Creatine can help women’s brain health, improve mood and muscle strength, and increase exercise capacity.

Should a female take creatine?

Creatine can help build muscle and sustain energy levels in females, just as it does in males. This is particularly beneficial if they have a regular exercise program.

Creatine supplementation can also improve cognition and mood in women.

Does creatine affect women’s hormones?

A 2021 review found that creatine supplementation was beneficial for women, particularly regarding estrogen. Through creatine supplementation, the subjects found their moods had improved without interfering with their hormones. However, further studies are needed.

Will creatine make me gain weight?

A 2021 study concluded that creatine supplements do not increase fat mass and do not always lead to water retention.

If a person takes creatine while exercising, it may lead to weight loss. For instance, a 2019 study found that the use of creatine supplements while resistance training led to a decrease in fat mass for participants.

How much creatine should a woman take a day to build muscle?

Research from 2021 suggests 3–5 g of creatine daily to build muscle. During the loading phase, females may take 20 g per day to see faster results. However, anyone considering high doses of creation should discuss this with a doctor.

Is creatine good for women to lose weight?

Research suggests that creatine may lead to weight loss in women when combined with resistance training. A 2019 study found that people who consumed creatine lost about a pound more fat than those who did not.

Creatine may help with muscle building, recovery, and performance.
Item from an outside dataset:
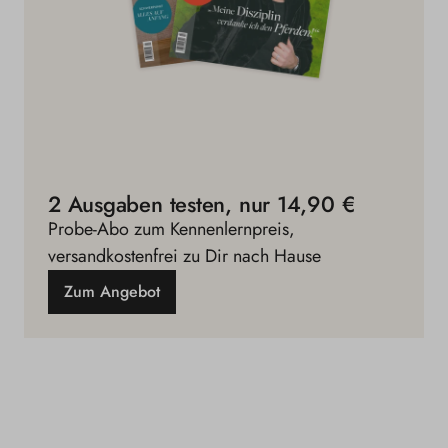
2 Ausgaben testen, nur 14,90 €
Probe-Abo zum Kennenlernpreis,
versandkostenfrei zu Dir nach Hause
Zum Angebot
Additionally, some evidence suggests that creatine supplements can reduce symptoms associated with depression in females.

Individuals should consider different factors before purchasing creatine, such as formulation, ingredients, and certifications.

Whether a product undergoes third-party testing is also an important consideration, as the FDA does not approve supplements in the same way as prescription medications. A person should always discuss supplement use with a doctor or a qualified healthcare professional before use.